Мы идем против течения. Даже на полном ходу на поворотах сносит со створов, а он хочет сбавить ход. Конечно, неприятно слышать удары, но они такие заметные только потому, что волна от форштевня откидывает встречные бревна в стороны, потом «в седловине» их подтягивает к борту, и они скользящим ударом тюкают в него. Трюма пустые, от удара в них раскатывается и долго, неприятно гудит тоскливый набат. Но что нашему «Державино» бревно, когда позади все виды арктического льда?
— Фома Фомич, — говорю я голосом доктора, утешающего больного, очень мягко и вкрадчиво говорю. — А вы вот представьте, понимаете ли, себе, что вы бы не на море, а речником работали. Так всю жизнь малым ходом и плавали бы? Ведь на какой же нашей русской, разгильдяйской реке не плывет черт те знает сколько леса в океаны, а?
Фомич задумывается. После долгой паузы говорит:
— А все-таки, значить, удары сильные.
— Эхо в трюмах. Вам нездоровится?
— Есть немного, — бормочет Фомич и машинально дотрагивается до мокрой чалмы на затылке.
— Течение мощное. Не хочется ход сбавлять, — говорю я. — Конечно, если вы приказываете, то…
— Нет-нет! — пугается Фомич. — Тебе с моста виднее.
— Я много по речкам плавал, — успокаиваю его опять докторским голосом. — И оба лоцмана на мостике. Вы легли бы.
— Да-да, сейчас, значить, лягу… не люблю речек…

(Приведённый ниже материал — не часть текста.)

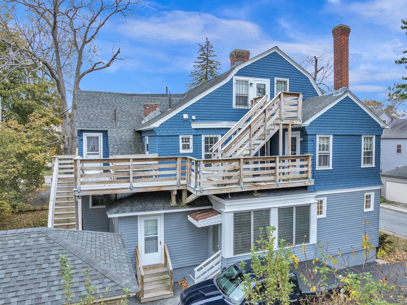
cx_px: 204
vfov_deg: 56.8
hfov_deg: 71.6
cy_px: 152
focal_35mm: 24
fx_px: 282
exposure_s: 1/60
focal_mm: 12.29
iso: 190
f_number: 2.8
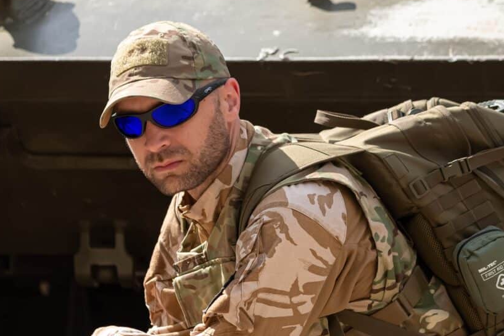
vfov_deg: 4.9
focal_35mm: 282
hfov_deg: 7.3
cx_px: 270
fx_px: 3948
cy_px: 191
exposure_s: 1/2500
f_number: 4.8
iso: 640
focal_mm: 150
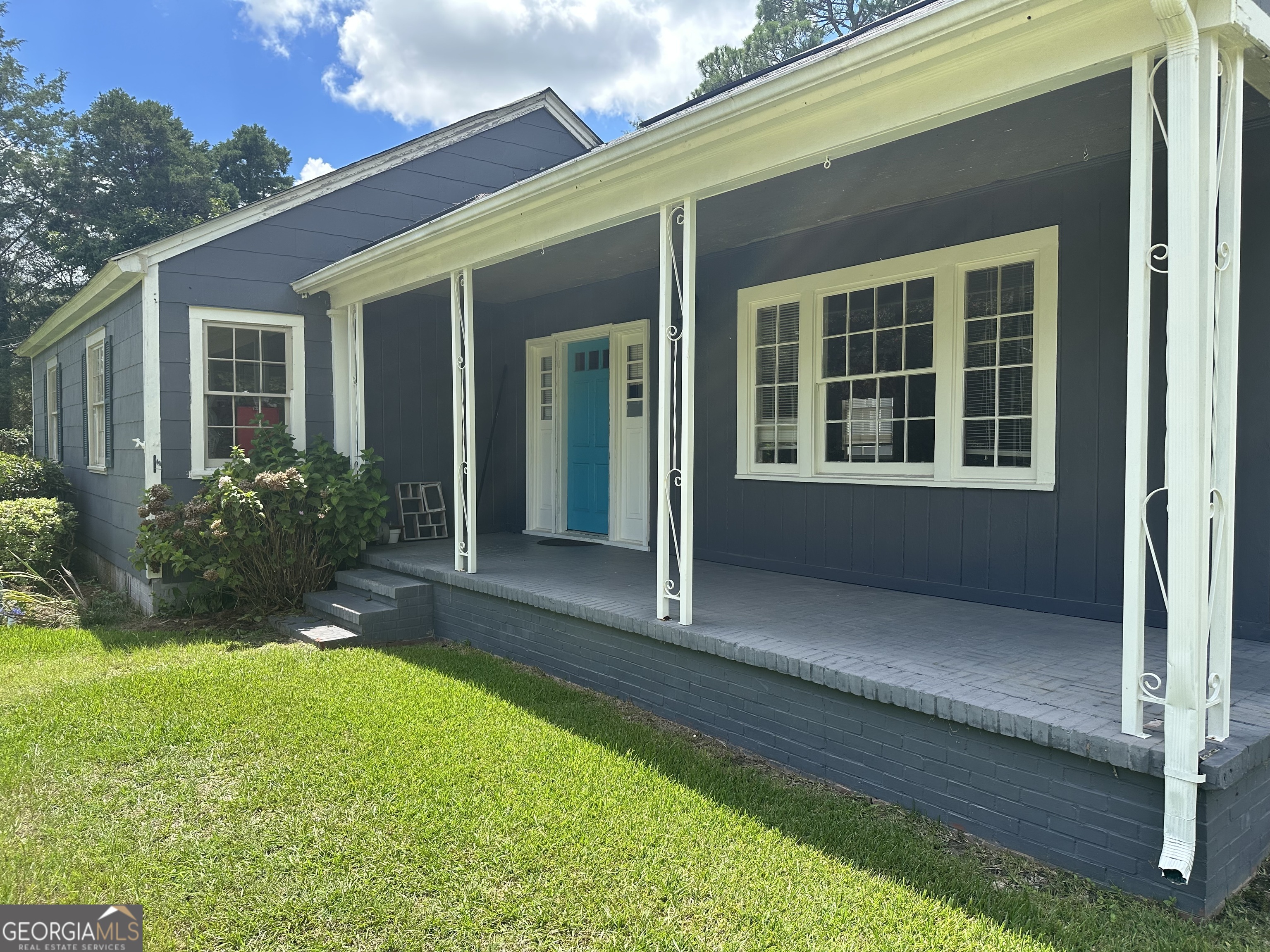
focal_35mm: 24
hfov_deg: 71.6
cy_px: 476
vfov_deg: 56.8
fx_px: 881
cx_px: 635
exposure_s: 1/1664
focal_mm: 6.86
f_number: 1.78
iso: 80
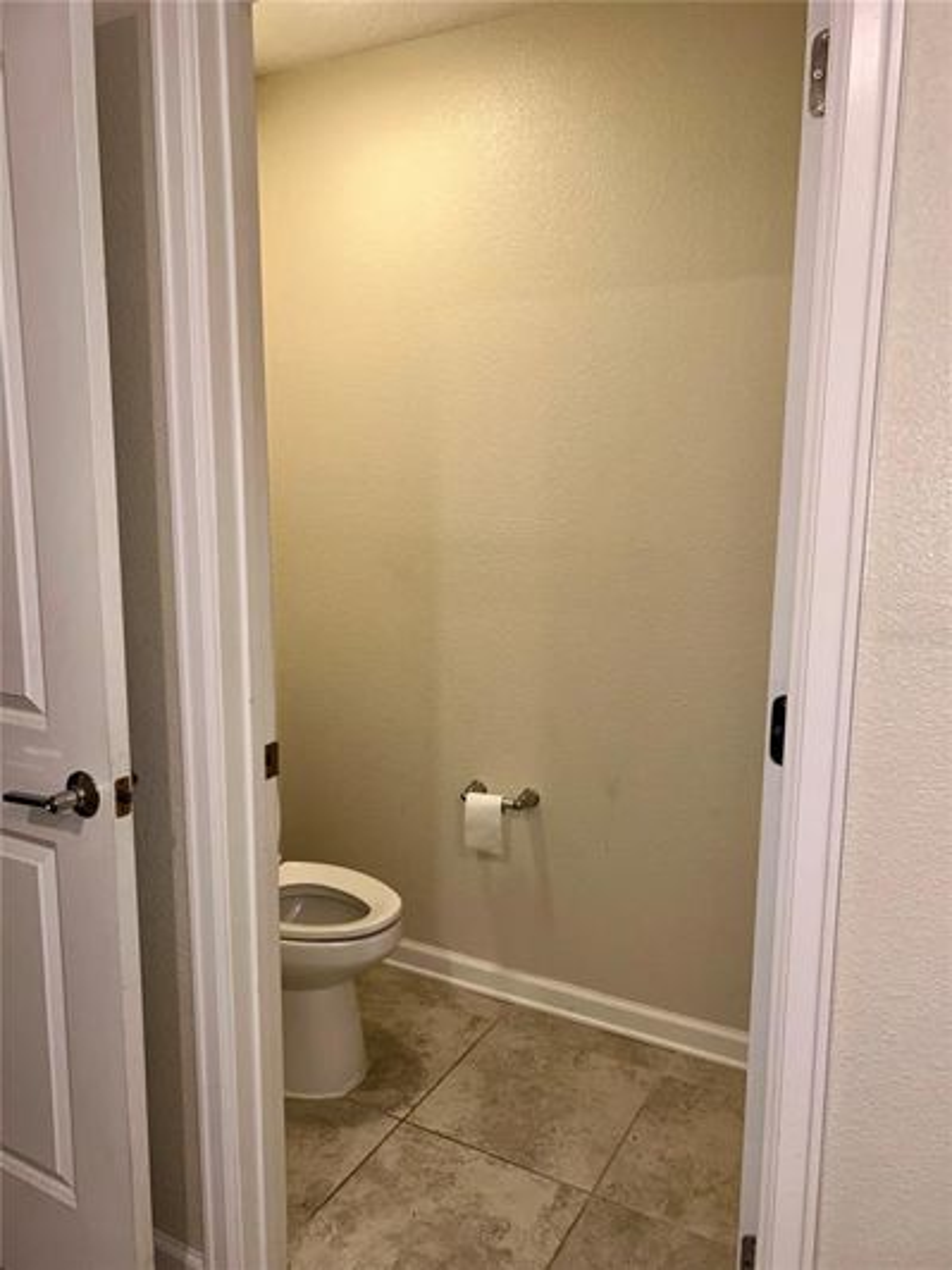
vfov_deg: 67.3
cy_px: 635
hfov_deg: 53.1
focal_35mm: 26
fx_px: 953
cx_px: 476
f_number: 1.5
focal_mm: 5.7
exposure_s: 1/31
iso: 32
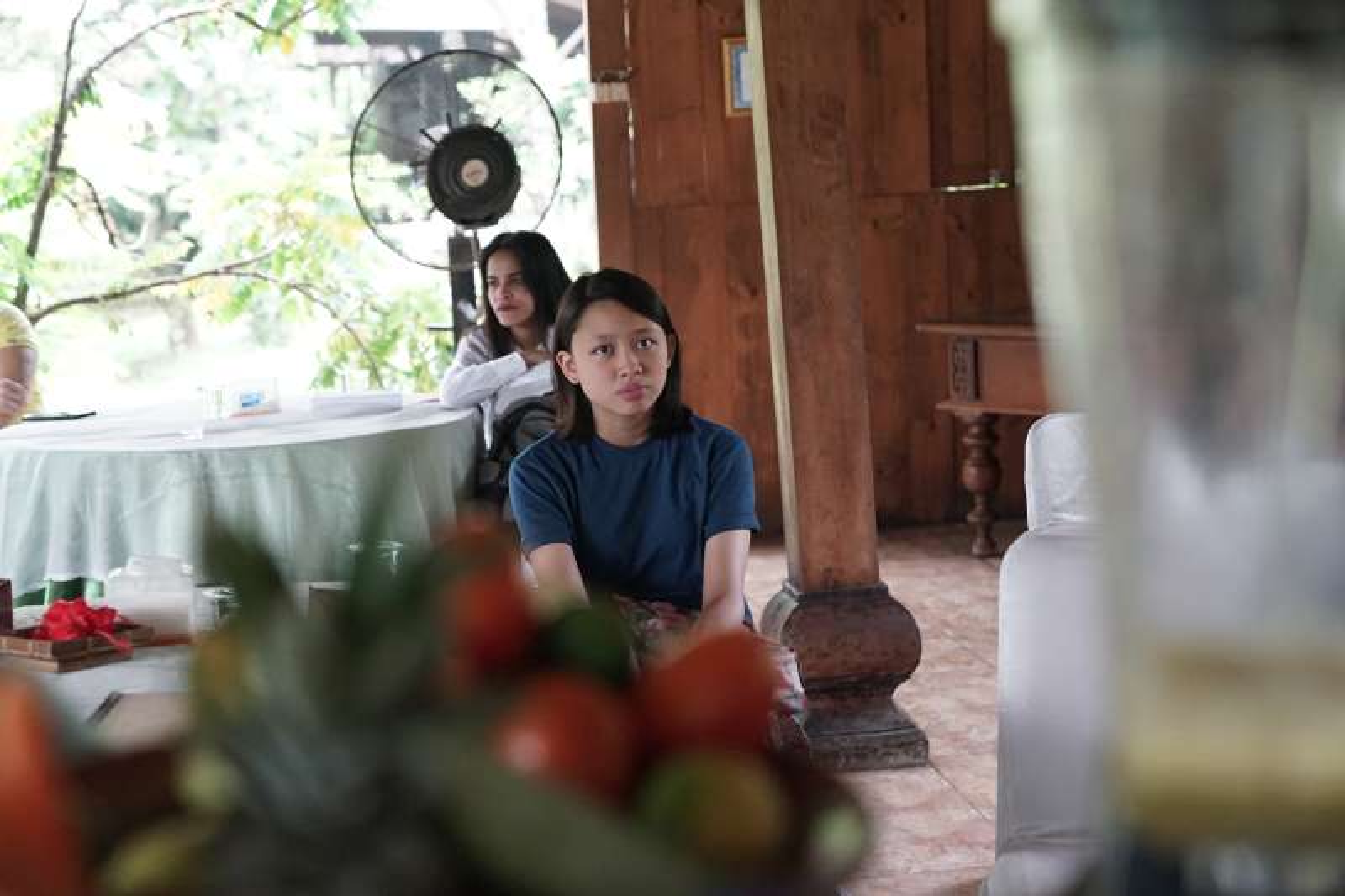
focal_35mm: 70
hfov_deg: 28.8
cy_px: 448
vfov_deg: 19.4
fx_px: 2615
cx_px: 672
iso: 5000
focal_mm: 70
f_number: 4
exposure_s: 1/125
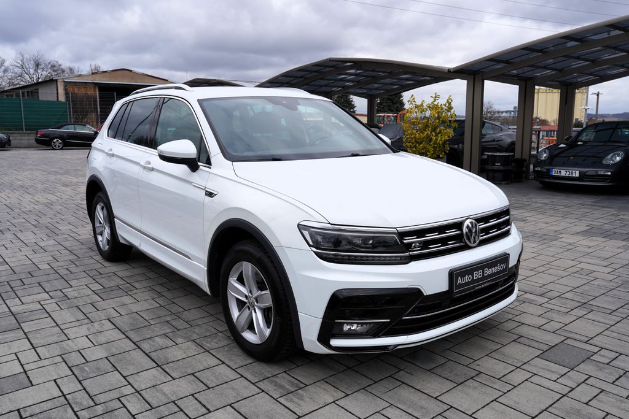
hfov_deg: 63.7
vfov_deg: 45.0
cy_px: 210
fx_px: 507
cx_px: 314
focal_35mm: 29
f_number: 8
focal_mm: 29
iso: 100
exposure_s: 1/250
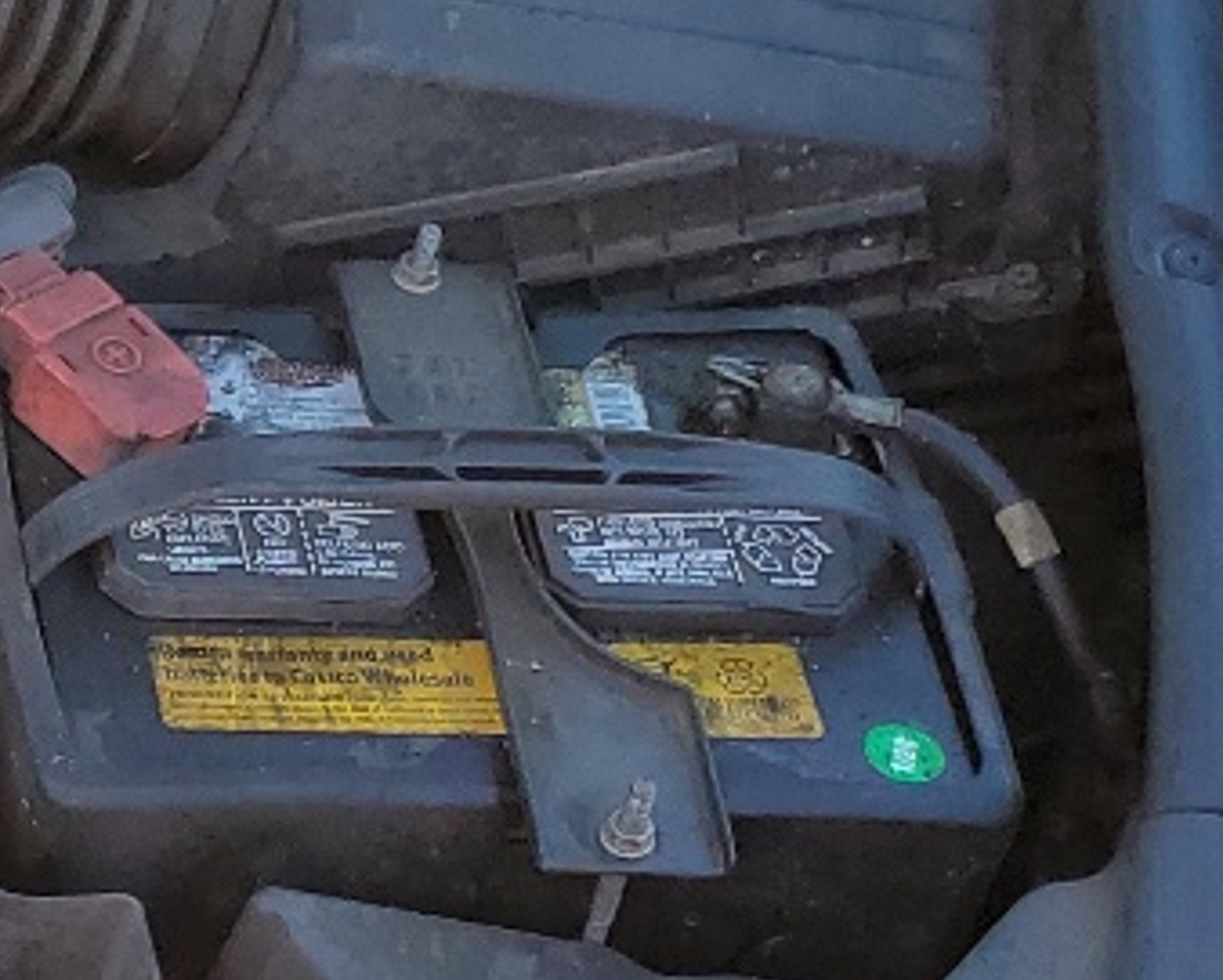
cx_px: -1057
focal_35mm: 120
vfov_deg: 12.8
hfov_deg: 14.0
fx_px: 4347
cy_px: 694
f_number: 1.5
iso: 50
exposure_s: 1/667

Мне как-то грустно, когда я поднимаюсь обратно в рубку, раздумывая о том, что Фомич, очевидно, вступает в тот возраст — переходный к старости, — когда человек особенно остро начинает ощущать непрочность человеческого существования на этом свете.
И еще думаю о том, что Фомич не ляжет. Так и будет стоять в затемненной каюте в своих гарусных кальсонах и прислушиваться к мрачному набату от удара бревен, доносящемуся из пустых трюмов.
Вот оно — капитанское одиночество.
Вот оно — «Труд моряка относится к категории тяжелого».
— Можно начинать, Виктор Викторович? — спрашивает Рублев.
— Прошу.
Дмитрий Александрович от радара тоном конферансье:
— Леди энд джентльмены! Сейчас будет исполнена новелла под названием «Сусанна и старцы»!
В рубке наступает тишина, соответствующая тому моменту, когда артист собирается с духовными и физическими силами, чтобы выйти из-за кулис к рампе.
И мы все — я глубоко уверен в этом — одинаково чувствуем, как Копейкин духовно подбирается, как он перевоплощается в Фому Фомича и как ему нужно для этого определенное время.
Наконец:
— Значить, мы тогда не почту возили, как ныне-то, — начинает он коронный номер. — Я молодой был, матросом; все, значить, у меня на месте было, все в аккурате. Ну, солощий до женского полу, значить, как все молодые. Но в руках себя держал, не как ныне-то некоторые. Под каждую юбку не лез, тактично все заделывал, чтобы ни ей, значить, ни мне никаких там родимых пятен в личное дело не ляпнули. На судне — ни-ни! Ни под каким, значить, резоном никаких амуров! Один только получился у меня такой, значить, гутен-морген, что я за бортом в Кильском канале оказался. Врать не буду, честно скажу, получился у меня полный срыв и срам в морально-политическом, значить, смысле, и в общественно-политическом, и в прямом, так сказать, смысле. В прямом эт потому, что я за борт сорвался из ейного иллюминатора.